~ after “La Pluie” (1889)
Ominous gray overhead; so we ducked into
the coffee shop mid-morning, just before
the rain. I was there to meet Sarah,
to talk about her manuscript draft
coming together. She handed me a sheaf
of poems tucked into a purple binder,
all the while narrating how in the space
of a week she almost moved to Richmond
but after all didn’t, only to a different
neighborhood up the road. My daughter’s
old professor, making for an armchair nearby,
stopped to chat and mentioned he would visit
India and Sri Lanka in the fall. I told him
I’d gone home as well this time last year,
my timing perhaps not the best: I’d chosen
to travel at the height of monsoon season.
It rained for three weeks straight, the whole time
I was there. See, this is what it is, he said,
settling into his chair and opening his laptop.

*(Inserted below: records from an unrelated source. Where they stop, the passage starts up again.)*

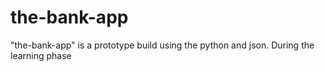 # the-bank-app
"the-bank-app" is a prototype build using the python and json. During the learning phase
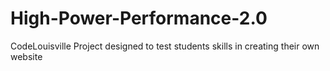 # High-Power-Performance-2.0
CodeLouisville Project designed to test students skills in creating their own website
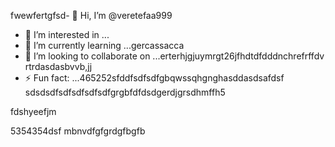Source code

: fwewfertgfsd- 👋 Hi, I’m @veretefaa999
- 👀 I’m interested in ...
- 🌱 I’m currently learning ...gercassacca
- 💞️ I’m looking to collaborate on ...erterhjgjuymrgt26jfhdtdfdddnchrefrffdv rtrdasdasbvvb,jj
- ⚡ Fun fact: ...465252sfddfsdfsdfgbqwssqhgnghasddasdsafdsf
sdsdsdfsdfsdfsdfsdfgrgbfdfdsdgerdjgrsdhmffh5
<!---dfdfgdfsd66dgj26132grrgfsfddshgnhgdbggdffdsaasfvb
veretefaa/veretefaa is a ✨ special ✨ repository because its `README.md3545` (t456his file) appears on your GitHub profile.aw
You can click the Preview link to take a look at your changes.4gsbfdvcvbcvdfs
--->fdshyeefjm
5354354dsf
mbnvdfgfgrdgfbgfb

Have we been so spoiled by living here
in the belly of the beast? I knew what he meant:
for those like us, born and raised in the third
world, what was a little rain? From May to November,
every scene like the one from Van Gogh’s window
in the clinic of Saint-Paul-de-Mausolée—
verticals and diagonals slashing through fields,
invisible towns, the blurred edges
of a mountain range to which we’ve given
all possible names for our nostalgia.
You can watch such rain for hours on end
and feel as if the sun might never come back
again— It leaves its damp signature on all
it touches: mildew on the sill, faint smell
of fatalism clinging to clothes that never quite
completely dry— Endows the stamina that comes
from waiting, from persisting: that kind
of grace given to those who live in this world,
not entirely sure they might have any other choice.